By: Lynnette Sauer
For the three weeks prior to my arrival in Strasbourg (as I mentioned in my last post), I traveled from Berlin, Germany, to Prague, Czech Republic, and finally to Vienna, Austria, with 14 other students on Herron’s study abroad program entitled “Exploring Art in Central Europe.”
It was an extremely fast-paced three weeks; we took in literally thousands of works of art and architecture while visiting galleries, cathedrals, monuments, etc. across these three cities. After so many new experiences traveling this summer, and armed with a full sketchbook and hundreds of reference photos, I’m quite excited to get back to the painting studio when I get home. (I don’t know how anyone could not return full of creative energy after a trip like this.)
During the program, I took two courses. The first was in art history, focusing on different theories of memory as it relates to place and visual culture, and the second was a sketchbook-based studio course. Before leaving the states, we received a collection of old photos from the cities we were going to visit. After sketching several of these images per city, we located the spots in Europe and drew them as they appear today. I’ve drawn a lot less in the past year than I’m used to, so it was nice to get back into sketching more regularly — and more so, it was great to have an aesthetic and historical framework through which to view these locations. It’s pretty amazing how we can “read” the consequences of time, war, reconstruction, and differing political and economic systems in the way we visually interact with the infrastructure of a city.
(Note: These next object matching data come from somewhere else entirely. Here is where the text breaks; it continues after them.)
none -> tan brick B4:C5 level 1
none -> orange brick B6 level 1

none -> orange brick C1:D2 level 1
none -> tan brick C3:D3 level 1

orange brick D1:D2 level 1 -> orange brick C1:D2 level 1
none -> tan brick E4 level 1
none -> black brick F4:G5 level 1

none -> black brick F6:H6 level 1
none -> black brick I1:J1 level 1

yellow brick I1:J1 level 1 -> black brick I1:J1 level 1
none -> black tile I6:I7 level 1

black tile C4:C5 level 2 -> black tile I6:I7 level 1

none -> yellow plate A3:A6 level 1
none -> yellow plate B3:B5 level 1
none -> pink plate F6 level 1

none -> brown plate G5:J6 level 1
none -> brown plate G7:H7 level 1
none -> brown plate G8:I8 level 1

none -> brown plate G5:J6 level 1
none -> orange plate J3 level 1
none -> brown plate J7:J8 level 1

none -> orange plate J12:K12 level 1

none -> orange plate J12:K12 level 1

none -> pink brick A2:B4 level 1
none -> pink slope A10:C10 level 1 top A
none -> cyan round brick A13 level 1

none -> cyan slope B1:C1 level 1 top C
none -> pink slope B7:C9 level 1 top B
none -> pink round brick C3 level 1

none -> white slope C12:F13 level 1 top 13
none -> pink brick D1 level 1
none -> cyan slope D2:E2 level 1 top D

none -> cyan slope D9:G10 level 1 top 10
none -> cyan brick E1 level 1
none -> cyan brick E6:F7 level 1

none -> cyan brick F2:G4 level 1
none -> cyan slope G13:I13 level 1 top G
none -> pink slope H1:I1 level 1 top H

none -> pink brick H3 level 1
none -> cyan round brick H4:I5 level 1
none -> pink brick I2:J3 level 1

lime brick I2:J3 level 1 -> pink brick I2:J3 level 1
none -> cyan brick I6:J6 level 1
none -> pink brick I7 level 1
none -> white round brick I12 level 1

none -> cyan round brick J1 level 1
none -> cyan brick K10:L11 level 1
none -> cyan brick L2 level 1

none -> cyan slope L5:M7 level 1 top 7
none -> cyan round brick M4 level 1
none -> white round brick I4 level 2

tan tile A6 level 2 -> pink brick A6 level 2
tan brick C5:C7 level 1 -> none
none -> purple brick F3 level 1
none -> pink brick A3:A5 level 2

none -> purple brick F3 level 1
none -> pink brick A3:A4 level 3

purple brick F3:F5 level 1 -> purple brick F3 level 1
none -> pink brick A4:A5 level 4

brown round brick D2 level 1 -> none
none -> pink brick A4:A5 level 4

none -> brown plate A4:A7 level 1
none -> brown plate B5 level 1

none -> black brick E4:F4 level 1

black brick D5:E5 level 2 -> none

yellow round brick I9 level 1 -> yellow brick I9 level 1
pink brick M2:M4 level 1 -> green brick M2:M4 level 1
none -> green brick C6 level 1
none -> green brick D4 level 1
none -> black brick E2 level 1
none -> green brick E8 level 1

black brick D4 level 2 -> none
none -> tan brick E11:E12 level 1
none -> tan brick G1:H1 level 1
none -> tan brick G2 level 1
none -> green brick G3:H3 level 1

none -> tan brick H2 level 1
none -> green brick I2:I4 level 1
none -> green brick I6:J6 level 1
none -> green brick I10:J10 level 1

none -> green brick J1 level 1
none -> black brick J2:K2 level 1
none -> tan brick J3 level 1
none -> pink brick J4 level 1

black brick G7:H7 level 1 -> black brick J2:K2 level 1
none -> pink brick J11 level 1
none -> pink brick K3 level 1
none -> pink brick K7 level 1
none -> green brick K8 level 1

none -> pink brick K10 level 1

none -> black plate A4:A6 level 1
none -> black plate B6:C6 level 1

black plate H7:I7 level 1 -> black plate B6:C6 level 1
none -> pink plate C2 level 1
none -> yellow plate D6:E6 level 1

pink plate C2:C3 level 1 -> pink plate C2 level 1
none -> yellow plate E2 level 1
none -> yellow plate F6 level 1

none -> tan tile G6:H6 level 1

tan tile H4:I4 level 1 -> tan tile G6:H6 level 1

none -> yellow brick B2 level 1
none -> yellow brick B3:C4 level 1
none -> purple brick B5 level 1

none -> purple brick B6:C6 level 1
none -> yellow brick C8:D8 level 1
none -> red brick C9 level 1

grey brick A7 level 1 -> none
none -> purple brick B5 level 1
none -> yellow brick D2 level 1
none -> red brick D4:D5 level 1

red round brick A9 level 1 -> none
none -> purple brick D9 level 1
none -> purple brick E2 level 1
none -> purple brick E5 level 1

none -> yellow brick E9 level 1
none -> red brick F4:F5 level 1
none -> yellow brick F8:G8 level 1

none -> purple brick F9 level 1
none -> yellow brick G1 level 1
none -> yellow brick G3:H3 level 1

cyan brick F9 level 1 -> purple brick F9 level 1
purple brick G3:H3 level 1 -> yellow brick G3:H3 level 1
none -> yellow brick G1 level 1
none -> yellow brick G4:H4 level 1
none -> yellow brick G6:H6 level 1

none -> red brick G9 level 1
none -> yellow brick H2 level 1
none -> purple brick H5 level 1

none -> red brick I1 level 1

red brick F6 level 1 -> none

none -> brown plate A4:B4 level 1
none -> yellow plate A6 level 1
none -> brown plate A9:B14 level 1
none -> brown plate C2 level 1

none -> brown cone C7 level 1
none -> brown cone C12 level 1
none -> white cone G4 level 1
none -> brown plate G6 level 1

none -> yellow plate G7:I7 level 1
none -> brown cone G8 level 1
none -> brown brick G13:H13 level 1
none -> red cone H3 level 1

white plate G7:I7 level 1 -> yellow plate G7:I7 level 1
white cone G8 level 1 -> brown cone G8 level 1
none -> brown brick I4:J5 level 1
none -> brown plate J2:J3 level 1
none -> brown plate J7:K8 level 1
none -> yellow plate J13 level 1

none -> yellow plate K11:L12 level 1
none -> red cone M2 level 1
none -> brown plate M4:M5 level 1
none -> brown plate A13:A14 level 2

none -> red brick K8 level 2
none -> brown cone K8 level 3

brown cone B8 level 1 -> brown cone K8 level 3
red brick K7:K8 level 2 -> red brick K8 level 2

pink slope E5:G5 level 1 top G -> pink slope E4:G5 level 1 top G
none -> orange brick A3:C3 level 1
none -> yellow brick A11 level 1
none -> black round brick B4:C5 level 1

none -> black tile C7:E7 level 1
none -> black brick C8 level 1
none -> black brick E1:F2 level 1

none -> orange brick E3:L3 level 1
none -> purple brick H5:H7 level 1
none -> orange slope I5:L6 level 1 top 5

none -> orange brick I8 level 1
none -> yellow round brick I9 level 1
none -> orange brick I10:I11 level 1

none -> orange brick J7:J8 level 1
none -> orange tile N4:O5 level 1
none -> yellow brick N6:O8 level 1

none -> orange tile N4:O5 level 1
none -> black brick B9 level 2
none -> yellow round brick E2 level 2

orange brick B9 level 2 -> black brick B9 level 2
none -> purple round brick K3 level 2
Aside from the purely art-focused side of things, I really enjoyed visiting so many different kinds of arts institutions, from small local galleries to a school of art to museums with thousands of pieces in their permanent collection. There are so many things to manage in these kinds of organizations: conservation and restoration, security, collection curation, fundraising and financial management, donor relations, collection display, informational displays and educational programs, etc. It’s really an exciting field, and this trip was a good introduction to arts management on an international scale.
It was a lot of fun to be so submerged in the world of art for three weeks through our daily itineraries, homework assignments/readings/class discussions, and by living with so many other artists and art-lovers for this time. I used to worry about these kinds of saturated experiences making me “tired” of art in some way, but I’ve found time and time again that in spite of their challenges they are instructive and inspiring rather than draining. (Perhaps this is how we find the things we are “meant” to do.)